Dem menschlichen Wirtschaften sieht der Verfasser bis mindestens zum Jahr 2100 mit Blick auf die Energievorräte und die mineralischen Rohstoffe keine relevanten Grenzen gesetzt. “Trotz anhaltendem Wirtschaftswachstum, trotz weiter steigendem Lebensstandard und Konsum sinkt in den westlichen Ländern der Ressourcenverbrauch”, betont der Autor. Die heutige Generation im Westen lebe (in ökologischer Hinsicht) nicht auf Kosten nachfolgender Generationen und auch nicht auf Kosten anderer Weltregionen.
 
“Wir brauchen keine ,große Transformation’ von Wirtschaft und Gesellschaft, keine langwierigen und spaltenden Verzichtsdiskussionen, wir müssen nicht über Sinn und Unsinn des Autoverkehrs streiten”, betont der Autor. “Wir müssen nur die fossilen Energieträger bis 2040 weitestgehend durch regenerative Energieträger ersetzen – nicht mehr, aber auch nicht weniger.

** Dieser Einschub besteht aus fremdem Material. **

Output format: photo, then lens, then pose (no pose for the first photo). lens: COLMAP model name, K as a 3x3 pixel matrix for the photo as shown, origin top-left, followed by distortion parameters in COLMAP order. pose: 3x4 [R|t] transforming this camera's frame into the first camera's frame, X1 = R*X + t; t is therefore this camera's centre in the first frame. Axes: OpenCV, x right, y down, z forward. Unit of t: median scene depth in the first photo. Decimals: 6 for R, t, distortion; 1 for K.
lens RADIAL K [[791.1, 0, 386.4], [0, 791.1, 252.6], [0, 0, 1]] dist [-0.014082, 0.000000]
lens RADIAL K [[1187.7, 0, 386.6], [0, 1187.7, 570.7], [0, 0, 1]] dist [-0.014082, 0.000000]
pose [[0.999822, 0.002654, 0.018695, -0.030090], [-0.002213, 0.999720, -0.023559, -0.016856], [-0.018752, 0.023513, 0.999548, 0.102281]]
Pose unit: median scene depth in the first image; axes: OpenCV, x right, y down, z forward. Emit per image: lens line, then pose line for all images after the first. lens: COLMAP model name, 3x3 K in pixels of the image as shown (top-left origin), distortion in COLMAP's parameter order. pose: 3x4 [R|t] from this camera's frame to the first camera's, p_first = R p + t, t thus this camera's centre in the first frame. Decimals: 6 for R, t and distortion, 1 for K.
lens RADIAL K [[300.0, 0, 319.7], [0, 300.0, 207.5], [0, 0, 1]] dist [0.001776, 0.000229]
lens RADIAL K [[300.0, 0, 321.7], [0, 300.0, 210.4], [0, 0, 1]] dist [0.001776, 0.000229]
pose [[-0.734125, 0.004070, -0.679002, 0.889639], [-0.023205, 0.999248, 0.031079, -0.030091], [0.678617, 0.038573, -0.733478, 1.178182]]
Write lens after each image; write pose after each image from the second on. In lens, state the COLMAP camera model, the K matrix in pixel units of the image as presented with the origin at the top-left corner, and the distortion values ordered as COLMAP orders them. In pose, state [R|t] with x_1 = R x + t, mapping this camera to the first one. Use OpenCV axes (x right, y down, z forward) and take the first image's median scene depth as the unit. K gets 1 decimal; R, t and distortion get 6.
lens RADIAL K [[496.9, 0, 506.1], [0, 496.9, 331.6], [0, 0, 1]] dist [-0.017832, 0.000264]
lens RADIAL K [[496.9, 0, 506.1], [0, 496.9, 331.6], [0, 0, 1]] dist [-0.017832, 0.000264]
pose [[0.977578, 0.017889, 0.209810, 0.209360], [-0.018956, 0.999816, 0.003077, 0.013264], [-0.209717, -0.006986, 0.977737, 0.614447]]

Dafür haben wir die nötigen Technologien und wir können es uns leisten.” Eine Verantwortung des Westens gegenüber den ärmeren Ländern sieht Unnerstall durchaus, nur fordert er vom Westen keinen Verzicht, sondern technische und finanzielle Hilfen, die den ärmeren Ländern den Abschied von fossilen Energieträgern erleichtern.
 
Das klingt gut, doch: Eine rasche Energiewende könnte sich als politisch schwieriger, gesellschaftlich umstrittener, technisch anspruchsvoller und als ökonomisch weitaus herausfordernder erweisen, als Unnerstall postuliert. Diese Zweifel entwerten aber nicht seine Kernaussage, dass in der öffentlichen Diskussion eine Neigung existiert, die ökologischen Herausforderungen jenseits der Treibhausgasemissionen häufig zu dramatisieren.
 
Der klare Aufbau des Buches erleichtert den Zugang zu der nicht immer sehr einfachen Materie. Nachdem Unnerstall zu den Themen Weltbevölkerung, Landnutzung, Nahrungsmittel und Trinkwasser die Grundlagen geschaffen hat, wendet er sich im nächsten Teil der Energie und den Rohstoffen zu. Anschließend behandelt er ökologische Brennpunkte wie den ökologischen Fußabdruck, das Artensterben und die Biodiversität, den Waldverlust, den Plastikmüll und die toten Zonen in den Meeren sowie die Schadstoffe in der Umwelt.
 
Sehr zu loben sind die Bewertungen und Zusammenfassungen am Ende jedes Abschnitts. Falsch wäre der Eindruck, Unnerstall zeichne ein übertrieben schönes Bild der Verhältnisse. Aber viele unbestreitbar vorhandenen Probleme sind lokaler oder regionaler, jedoch nicht globaler Natur. Das ist schlimm, rechtfertigt aber nicht den gerade im Westen kursierenden Katastrophismus.


Dieser Artikel ist am 31. Mai 2021 im Wirtschaftsteil der Frankfurter Allgemeinen Zeitung erschienen.